Imagine an Instagram feed filled with a wild array of vivid color. Beautiful right? But when you look at the photos in your iPhone or Android phone's albums, they're all just too dull to pull off that dynamic look. There's no doubt that colorful images are more eye-catching than dull ones, so how do you get your photos to overflow with vibrant color? The answer: Add it in post.
A photo, even taken with the right settings, usually doesn't capture the vibrancy we see in real life. With Adobe Photoshop Express, you can turn up the color in a photo to get an effect that is more true to life, or you could max out the color to get a magical-looking picture, with more life than ever thought possible.
Four main adjustments in PS Express deal with color: temperature, tint, vibrance, and saturation. Each of these settings reacts with color differently to alter photographs, either to correct or to enhance the images. Temperature and tint are related, as are vibrance and saturation, so I grouped them below.
First, open PS Express and select your image. Then, tap the adjustments tab in the bottom toolbar and scroll over until you've reached "Temperature" an "Tint." On an iPhone, you can jump right to these color tools by tapping the "Color" tab above the available adjustments tools.
Temperature and tint both alter the color of a photo based on color perception. The cones in our eyes help us perceive color in red, blue, and green, and we view the differences between those colors to get other colors in the visible spectrum. Those are spectral colors, but there are also non-spectral colors such as magenta that we perceive by mixing blues and reds without any greens. For simplicity's sake, in human chromaticity, the temperature goes from blue to orange horizontally, while tint covers from green above the line to purples below.
The temperature of a photo refers to the amount of blue or yellow/orange in the image. When a picture is taken, the temperature can shift naturally. For example, an image taken at dawn will have a warm temperature that's yellow or orange, and a photo taken under fluorescent lighting will have a cool temperature that's blue.
The tint of a photo refers to the amount of magenta or green light that appears. Tint is not often used in corrections since a photo only typically needs this type of adjustment when taken under gas-emission lighting such as neon lighting. However, the tint sliders in PS Express can be used differently by augmenting the color of your photo. This is the fun part of working with color adjustments!
When you tap on the "Temperature" adjustment tool, adjust the slider above it to your liking, from blue on the far left to yellow on the far right. The same goes for "Tint," but the far left is green and far right is magenta. When augmenting color, there is no right or wrong way to do it. Just play with the sliders until you find something you are happy with.
"Vibrance" and "Saturation" will turn up the intensity of your color without actually changing the tones. Saturation affects the overall intensity of the color in your image, where it saturates and enhances all colors in the photo equally. Vibrance uses smart tools to increase only the areas of the picture that lack saturation, and it leaves the already saturated parts alone so that the color boost will be less harsh.

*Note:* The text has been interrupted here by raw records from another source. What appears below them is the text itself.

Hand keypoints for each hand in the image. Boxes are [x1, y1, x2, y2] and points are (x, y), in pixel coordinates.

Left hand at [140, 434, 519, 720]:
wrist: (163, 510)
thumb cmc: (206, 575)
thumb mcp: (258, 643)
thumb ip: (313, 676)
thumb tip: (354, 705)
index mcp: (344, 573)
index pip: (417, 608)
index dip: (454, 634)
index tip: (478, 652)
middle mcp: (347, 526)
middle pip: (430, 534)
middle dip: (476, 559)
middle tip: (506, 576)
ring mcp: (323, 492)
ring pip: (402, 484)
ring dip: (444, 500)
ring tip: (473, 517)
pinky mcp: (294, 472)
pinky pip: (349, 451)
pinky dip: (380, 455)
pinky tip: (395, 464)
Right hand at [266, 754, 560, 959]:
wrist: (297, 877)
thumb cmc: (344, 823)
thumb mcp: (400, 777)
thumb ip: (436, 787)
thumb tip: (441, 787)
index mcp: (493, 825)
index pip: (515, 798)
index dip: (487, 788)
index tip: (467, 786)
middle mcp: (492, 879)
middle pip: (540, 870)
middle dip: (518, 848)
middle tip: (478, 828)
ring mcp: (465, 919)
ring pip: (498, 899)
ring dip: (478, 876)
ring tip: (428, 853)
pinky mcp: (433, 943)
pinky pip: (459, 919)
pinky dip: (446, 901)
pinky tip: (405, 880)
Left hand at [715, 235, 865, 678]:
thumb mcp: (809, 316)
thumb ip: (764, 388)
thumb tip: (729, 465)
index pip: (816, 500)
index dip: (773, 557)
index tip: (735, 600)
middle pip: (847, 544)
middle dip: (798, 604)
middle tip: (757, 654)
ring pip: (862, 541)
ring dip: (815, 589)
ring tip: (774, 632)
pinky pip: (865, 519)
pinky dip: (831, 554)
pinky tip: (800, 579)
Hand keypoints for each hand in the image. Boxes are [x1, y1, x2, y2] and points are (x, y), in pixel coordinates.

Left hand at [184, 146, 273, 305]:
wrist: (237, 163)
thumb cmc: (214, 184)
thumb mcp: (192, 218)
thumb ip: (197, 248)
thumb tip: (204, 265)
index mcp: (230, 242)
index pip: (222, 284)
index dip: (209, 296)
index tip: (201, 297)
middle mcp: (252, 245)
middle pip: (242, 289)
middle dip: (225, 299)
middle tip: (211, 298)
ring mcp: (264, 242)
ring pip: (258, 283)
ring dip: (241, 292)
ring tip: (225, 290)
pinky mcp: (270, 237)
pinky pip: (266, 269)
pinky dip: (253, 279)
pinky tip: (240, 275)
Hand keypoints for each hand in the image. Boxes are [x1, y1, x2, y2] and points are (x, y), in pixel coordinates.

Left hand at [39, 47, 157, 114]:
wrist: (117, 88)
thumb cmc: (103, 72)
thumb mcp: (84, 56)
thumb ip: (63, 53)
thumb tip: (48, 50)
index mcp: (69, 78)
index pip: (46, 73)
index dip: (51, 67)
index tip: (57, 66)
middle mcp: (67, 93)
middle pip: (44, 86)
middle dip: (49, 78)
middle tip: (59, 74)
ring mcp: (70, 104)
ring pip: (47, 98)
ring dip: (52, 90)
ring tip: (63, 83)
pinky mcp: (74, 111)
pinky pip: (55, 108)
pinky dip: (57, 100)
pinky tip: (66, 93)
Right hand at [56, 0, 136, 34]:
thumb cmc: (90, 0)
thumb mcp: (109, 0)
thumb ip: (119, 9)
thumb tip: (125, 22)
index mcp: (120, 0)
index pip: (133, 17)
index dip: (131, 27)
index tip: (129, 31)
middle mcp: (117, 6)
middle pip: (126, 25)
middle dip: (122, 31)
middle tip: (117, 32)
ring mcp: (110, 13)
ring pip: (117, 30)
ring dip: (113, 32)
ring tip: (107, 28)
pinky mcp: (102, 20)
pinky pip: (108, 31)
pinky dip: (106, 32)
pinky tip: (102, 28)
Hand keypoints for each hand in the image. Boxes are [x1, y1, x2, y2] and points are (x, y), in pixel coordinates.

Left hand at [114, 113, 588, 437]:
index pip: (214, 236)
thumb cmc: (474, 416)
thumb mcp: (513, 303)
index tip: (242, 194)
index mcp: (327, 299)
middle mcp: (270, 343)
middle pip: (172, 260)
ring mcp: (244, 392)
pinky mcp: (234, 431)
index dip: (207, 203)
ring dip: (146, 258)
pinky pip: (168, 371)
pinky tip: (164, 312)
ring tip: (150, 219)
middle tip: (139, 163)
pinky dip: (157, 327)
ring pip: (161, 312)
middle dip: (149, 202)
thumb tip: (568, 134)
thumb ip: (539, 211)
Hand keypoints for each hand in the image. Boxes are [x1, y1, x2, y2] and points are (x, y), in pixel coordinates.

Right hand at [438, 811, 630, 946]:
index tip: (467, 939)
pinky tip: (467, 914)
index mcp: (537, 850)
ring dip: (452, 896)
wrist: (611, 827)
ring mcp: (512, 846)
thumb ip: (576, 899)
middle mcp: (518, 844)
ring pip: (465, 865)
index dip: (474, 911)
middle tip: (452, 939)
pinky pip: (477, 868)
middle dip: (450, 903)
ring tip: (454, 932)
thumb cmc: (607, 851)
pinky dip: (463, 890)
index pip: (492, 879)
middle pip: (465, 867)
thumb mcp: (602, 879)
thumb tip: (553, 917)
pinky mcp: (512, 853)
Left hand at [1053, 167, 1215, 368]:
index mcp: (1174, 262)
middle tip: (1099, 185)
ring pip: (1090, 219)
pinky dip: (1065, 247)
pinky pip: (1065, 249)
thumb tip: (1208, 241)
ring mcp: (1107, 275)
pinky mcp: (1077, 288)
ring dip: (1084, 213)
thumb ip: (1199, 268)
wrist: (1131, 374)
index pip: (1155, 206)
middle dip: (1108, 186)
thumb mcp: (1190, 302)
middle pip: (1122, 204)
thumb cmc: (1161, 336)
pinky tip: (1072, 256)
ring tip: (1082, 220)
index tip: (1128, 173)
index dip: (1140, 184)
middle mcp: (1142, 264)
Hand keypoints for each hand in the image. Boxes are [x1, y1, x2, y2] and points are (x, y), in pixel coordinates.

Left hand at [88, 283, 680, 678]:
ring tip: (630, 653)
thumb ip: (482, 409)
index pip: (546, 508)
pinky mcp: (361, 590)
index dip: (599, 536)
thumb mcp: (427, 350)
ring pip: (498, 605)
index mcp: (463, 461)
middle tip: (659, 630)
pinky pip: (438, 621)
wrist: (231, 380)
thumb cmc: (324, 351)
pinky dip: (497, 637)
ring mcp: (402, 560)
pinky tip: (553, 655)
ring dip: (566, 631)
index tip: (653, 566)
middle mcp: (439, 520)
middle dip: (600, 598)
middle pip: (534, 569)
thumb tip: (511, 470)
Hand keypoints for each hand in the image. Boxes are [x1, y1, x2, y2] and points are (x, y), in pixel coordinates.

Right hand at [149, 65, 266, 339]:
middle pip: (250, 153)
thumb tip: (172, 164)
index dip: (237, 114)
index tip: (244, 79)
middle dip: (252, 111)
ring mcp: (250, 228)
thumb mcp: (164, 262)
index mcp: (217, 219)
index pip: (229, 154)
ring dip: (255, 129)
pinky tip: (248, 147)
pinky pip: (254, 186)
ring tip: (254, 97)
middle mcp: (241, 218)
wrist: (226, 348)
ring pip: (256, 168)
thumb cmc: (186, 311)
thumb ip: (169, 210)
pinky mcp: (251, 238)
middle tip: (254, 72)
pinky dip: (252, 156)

Tap the "Vibrance" slider, just to the right of the adjustment tools discussed above, then move the slider above it left or right. Left will decrease the color intensity of the low-saturation areas while the right will increase those areas. To adjust all colors at once, tap "Saturation" and adjust the slider, left to remove all colors or right to exaggerate them.
You can toggle back and forth between the two tools until you find the look you're going for. Also, don't be afraid to return to "Temperature" and "Tint" to make adjustments as needed.
After you're satisfied with the adjustments you've made, don't forget to save your image. If you think you may like to use these same adjustments again, you can save this look to your custom presets and use it over and over again.